Brands are stepping in for Hurricane Harvey relief

It's been a hell of a week with Hurricane Harvey destroying large parts of Texas and flooding others. 

Some important things to realize:

  • This could be the costliest Hurricane ever with an estimated price tag of $190 Billion. To put it in perspective, Hurricane Katrina cost $49.8 Billion.
  • 53 counties were affected, around 11 million people, which is 46% of the Texas population.
  • South Texas received 19 trillion gallons of rain in the span of a few days. 

I live and work in Houston, so this past week has affected friends and coworkers. Thankfully, a lot of them were not significantly affected by the flooding, tornadoes, and storm. However, there are over 9,000 evacuees and many more displaced and needing help.

Some people I know were rescued on rooftops. Others were evacuated by boat. The week has been hectic, tiring, and stressful for everyone affected.

And while all of this is going on, people are stepping up to help. There are lines outside of shelters not for help, but to volunteer. People are pledging their support from New York. Mexico offered to help. The Cajun Navy came to the rescue.

Brands are stepping in to help out victims

Brands large and small are stepping in with company-wide efforts to help victims of Hurricane Harvey. 

  • HEB trucks were lined up outside the city to begin serving meals. Each truck is capable of serving over 6000 meals per day.
  • Waffle House stayed open to support first responders. My boyfriend's company has set up a fund to help employees affected by the storm.
  • Gallery Furniture has made it a hallmark of their business to step in when people need help. They opened their doors to shelter people affected.
  • A 2nd Cup, usually dedicated to fighting human trafficking, is organizing volunteers and raising money for relief.

Even more companies are sending or offering aid to those affected.There will be more work to do in the coming weeks in months, especially with FEMA estimating they will be in Texas for years.

And some brands increased prices

Memorably, there have been the brands and companies that decided to raise prices in response to a crisis. While the companies have responded saying there were "pricing errors" it still was a striking moment.

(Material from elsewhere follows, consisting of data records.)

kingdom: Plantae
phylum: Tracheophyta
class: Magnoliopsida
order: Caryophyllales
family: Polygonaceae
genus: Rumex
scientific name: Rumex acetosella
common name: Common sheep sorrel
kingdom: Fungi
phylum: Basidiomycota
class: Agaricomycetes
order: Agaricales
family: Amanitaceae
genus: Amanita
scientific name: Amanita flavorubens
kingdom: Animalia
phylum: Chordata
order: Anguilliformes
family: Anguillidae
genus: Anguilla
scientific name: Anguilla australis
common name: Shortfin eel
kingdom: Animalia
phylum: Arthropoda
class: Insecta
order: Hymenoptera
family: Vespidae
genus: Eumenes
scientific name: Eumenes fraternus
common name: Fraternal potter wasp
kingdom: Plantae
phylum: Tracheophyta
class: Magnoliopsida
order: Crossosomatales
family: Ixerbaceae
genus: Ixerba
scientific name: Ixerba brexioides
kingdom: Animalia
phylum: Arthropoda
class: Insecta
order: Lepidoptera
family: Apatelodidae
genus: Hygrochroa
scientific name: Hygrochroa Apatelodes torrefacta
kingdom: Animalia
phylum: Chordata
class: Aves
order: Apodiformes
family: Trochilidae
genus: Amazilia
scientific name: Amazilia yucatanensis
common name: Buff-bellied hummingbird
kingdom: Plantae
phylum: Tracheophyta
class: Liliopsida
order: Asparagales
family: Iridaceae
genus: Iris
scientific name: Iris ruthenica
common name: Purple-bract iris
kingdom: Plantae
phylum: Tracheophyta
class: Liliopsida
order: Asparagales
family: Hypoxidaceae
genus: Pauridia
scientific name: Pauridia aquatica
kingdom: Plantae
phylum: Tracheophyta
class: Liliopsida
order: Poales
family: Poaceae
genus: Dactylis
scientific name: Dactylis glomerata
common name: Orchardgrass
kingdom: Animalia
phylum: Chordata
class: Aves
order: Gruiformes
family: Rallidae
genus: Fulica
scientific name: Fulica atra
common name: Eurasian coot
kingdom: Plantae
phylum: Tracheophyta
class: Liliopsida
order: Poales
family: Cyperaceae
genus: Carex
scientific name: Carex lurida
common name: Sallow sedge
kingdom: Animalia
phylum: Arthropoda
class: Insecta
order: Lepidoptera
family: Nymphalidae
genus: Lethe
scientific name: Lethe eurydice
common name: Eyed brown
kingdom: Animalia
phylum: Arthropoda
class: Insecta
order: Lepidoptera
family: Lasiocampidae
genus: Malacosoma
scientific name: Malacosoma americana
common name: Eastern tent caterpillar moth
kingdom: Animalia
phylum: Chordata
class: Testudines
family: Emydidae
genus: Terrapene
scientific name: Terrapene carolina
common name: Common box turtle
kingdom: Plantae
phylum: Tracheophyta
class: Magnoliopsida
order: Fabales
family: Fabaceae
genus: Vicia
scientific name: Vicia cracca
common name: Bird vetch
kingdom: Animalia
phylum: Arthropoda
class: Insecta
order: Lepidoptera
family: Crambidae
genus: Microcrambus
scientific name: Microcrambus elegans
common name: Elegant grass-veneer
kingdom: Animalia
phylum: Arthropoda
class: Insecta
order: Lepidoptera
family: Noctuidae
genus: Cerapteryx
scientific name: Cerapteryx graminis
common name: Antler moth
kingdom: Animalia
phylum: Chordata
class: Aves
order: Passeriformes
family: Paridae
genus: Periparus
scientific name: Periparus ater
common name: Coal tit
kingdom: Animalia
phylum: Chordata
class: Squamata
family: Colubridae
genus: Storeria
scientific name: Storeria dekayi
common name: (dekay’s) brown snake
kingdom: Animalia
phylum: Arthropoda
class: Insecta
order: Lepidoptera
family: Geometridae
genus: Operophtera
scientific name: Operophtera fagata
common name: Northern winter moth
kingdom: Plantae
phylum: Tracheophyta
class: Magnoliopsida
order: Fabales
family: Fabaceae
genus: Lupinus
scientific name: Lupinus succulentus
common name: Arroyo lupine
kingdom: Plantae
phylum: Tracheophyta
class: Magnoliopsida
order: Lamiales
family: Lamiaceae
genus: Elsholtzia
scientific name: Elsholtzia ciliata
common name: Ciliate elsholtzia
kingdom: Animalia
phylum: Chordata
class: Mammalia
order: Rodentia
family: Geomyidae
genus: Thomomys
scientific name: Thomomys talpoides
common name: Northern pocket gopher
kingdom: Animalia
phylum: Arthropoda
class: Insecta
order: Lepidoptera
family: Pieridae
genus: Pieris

While I didn't witness it, I did hear through other people experiencing the flood that some tow truck drivers were charging around $600 for a tow. That even some people with boats were charging people to be rescued.

In times of crisis, it's important for everyone to step up and help

This is the moment that people will remember when someone stepped in to help them. It's a time to drop what you're doing and lend a hand or a dollar where you can. For ways that you can contribute, see here.

The contribution doesn't have to be large.

Companies large a small, from individual creators to larger corporations, have found different ways to offer aid. It can be a volunteer outing, donations, or offering shelter to people in need. It can be as simple as showing your own employees that you care about their well being and will be there to help them get back on track.

Brands have the opportunity to make a difference.

A brand can bring people together and organize relief that may be difficult to achieve at the individual level. Take this time to really show people what your brand stands for by contributing.

Don't help looking for a quick soundbite.

Real people have been affected. People have lost their homes, businesses, and friends. People are still missing. Help to genuinely make a difference, not to just look good.

There's a lot of work to be done. I will be out and about for the next few weeks - out of town and then returning to help out friends. See how you can also make a difference in the lives of people affected.

How can you do your part as a business or individual to offer aid?